Dite che la prima diagnosi del primario dell'ospedale era fin troppo
catastrofista, e che è servito il ricovero in una clinica
specializzata per rimetterlo in piedi. Vedete, questo è un
trattamento ancora sperimentale, sul quale manterremo il silenzio
più totale fino a che non decideremo di renderlo pubblico."
spiegò lo scienziato.
"Non si preoccupi, dottore, non
diremo nulla. Ora mi scusi, ma ho una voglia matta di tornare a casa."
rispose Wilbur, entusiasta all'idea.
"Mi fa piacere sentirlo!" Dick
sottolineò la sua approvazione con un sorriso infinito.
I Walsh salutarono il Dott. Dick ed uscirono
dall'edificio. Una volta fuori, Wilbur abbracciò sua moglie e la
baciò. "Andiamo a casa" disse "Andiamo a fare l'amore." E fu
proprio quello che fecero.
Un mese dopo, la vita per i Walsh era tornata alla
più assoluta normalità, se si eccettua un'improvviso
ritorno sfrenato di passione di Wilbur verso sua moglie e viceversa. La
sola idea di essere vivo, di poterla abbracciare, baciare, toccare
ancora, lo riempiva di gioia ed eccitazione. E la stessa cosa accadeva
a lei. L'essere passata dal dolore per una dipartita ormai certa alla
gioia per una salvezza insperata fino all'ultimo scatenava in lei dosi
di adrenalina difficili da controllare. Sandra Walsh era un'insegnante
delle elementari, mentre Wilbur era un impiegato di banca.
Fu una mattina al lavoro che l'uomo ebbe i primi
problemi: ad un certo punto, senza alcun preavviso, iniziò a
sudare freddo e dovette andare in bagno per vomitare. Vi passò
una buona mezz'ora, ma il malessere non passò. Così
andò dal suo capo.
"Robert, è un problema se me ne vado a casa? Non sto per niente bene."
"Figurati, Will, vai pure... vedi
di rimetterti per bene, hai subìto un'operazione importante." si
premurò l'amico.
"Grazie, Rob. Comunque credo che
domani starò meglio, ora vado a casa e mi rintano nel letto."
"D'accordo. Ah, devi chiedere a
Gina di farti uscire. Abbiamo installato oggi il nuovo sistema di
sicurezza, e per ora è lei che ha il controllo di tutti gli
accessi della banca."
"Un vero mastino da guardia.
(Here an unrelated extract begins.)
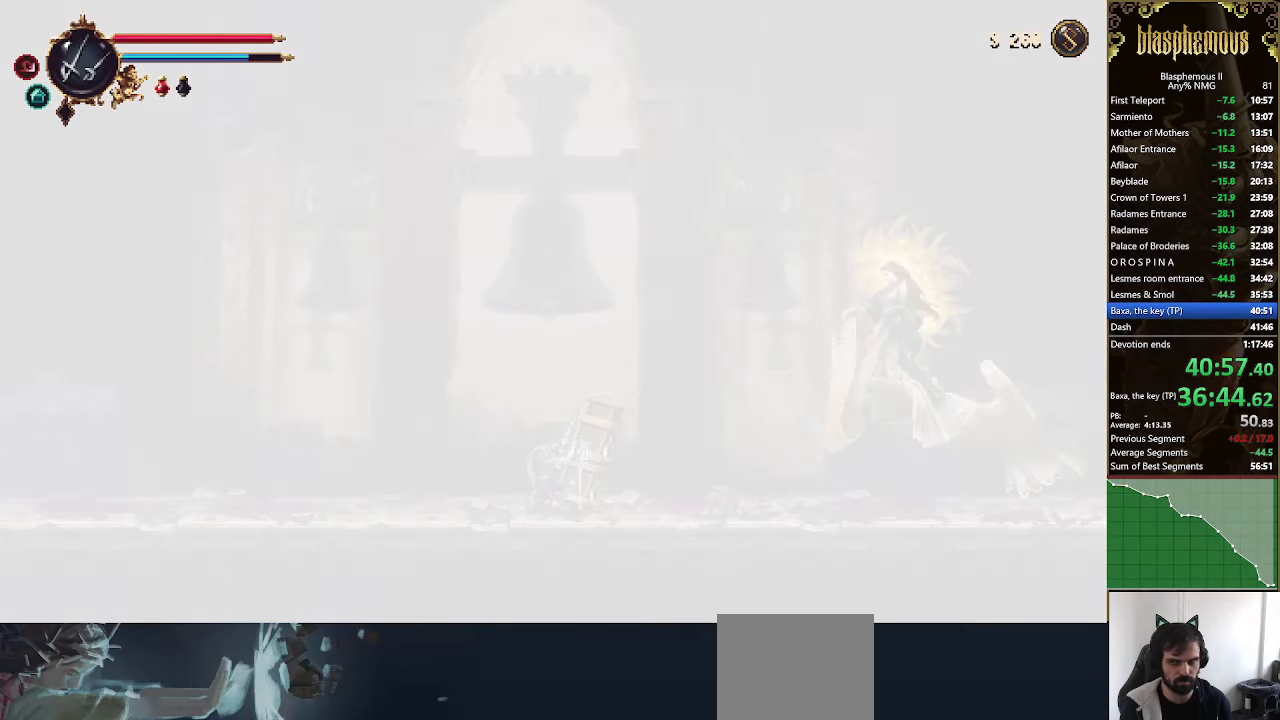
{"buttons": ["DPAD_RIGHT"], "left_stick": "center", "right_stick": "center", "events": [[33, "CROSS", "down"], [167, "CROSS", "up"], [300, "CROSS", "down"], [433, "CROSS", "up"]]}
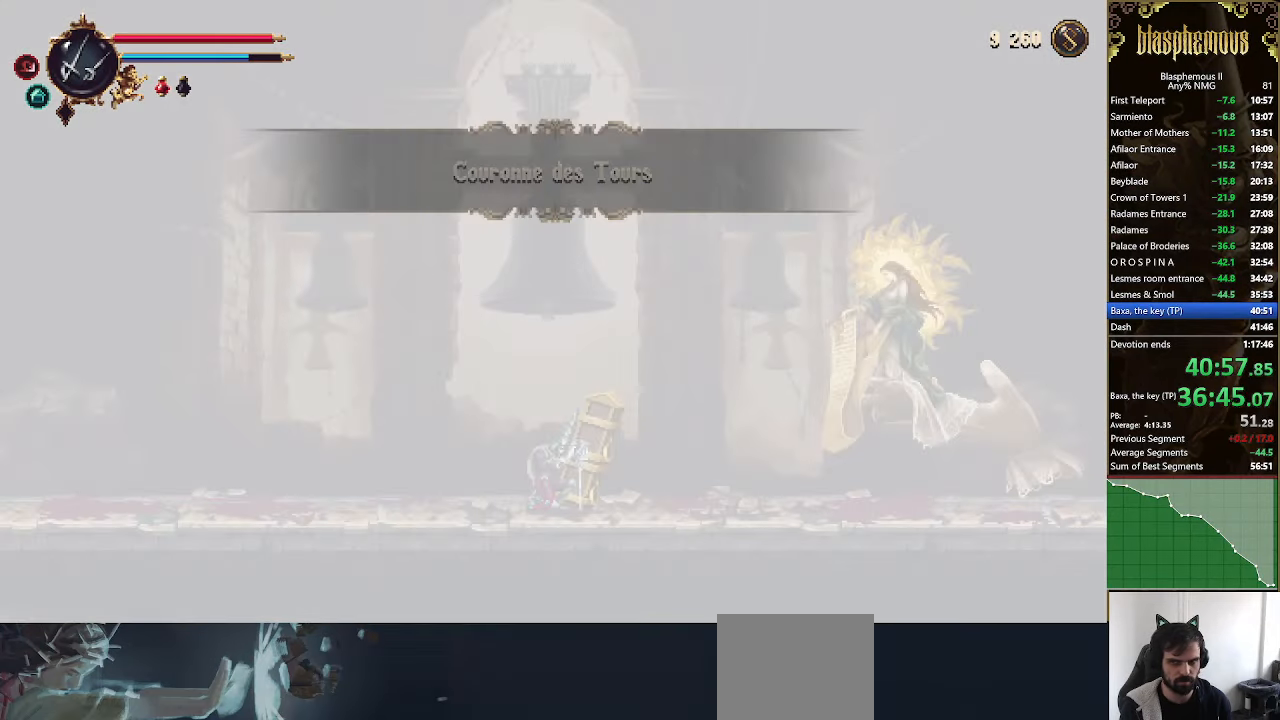
{"buttons": ["CROSS", "DPAD_RIGHT"], "left_stick": "center", "right_stick": "center", "events": [[33, "CROSS", "down"], [133, "CROSS", "up"], [233, "CROSS", "down"], [300, "CROSS", "up"], [433, "CROSS", "down"]]}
Ci
vediamo, Rob." disse Walsh, che poi uscì dall'edificio.
Una volta fuori dalla banca, l'impiegato si
sentì immediatamente meglio. "Forse è l'aria, o il
calore." pensava, mentre si dirigeva verso casa con la propria auto.
Nonostante il malore fosse scomparso, voleva comunque andare a casa a
riposarsi per evitare di sentirsi allo stesso modo nei giorni
successivi. Arrivato a destinazione si infilò sotto le coperte e
si mise a dormire, ma c'era qualcosa che lo disturbava. Dapprima un
ronzìo, poi un rumore sempre più definito, che alla fine
divenne un suono inconfondibile: voci. Voci provenienti dalla TV.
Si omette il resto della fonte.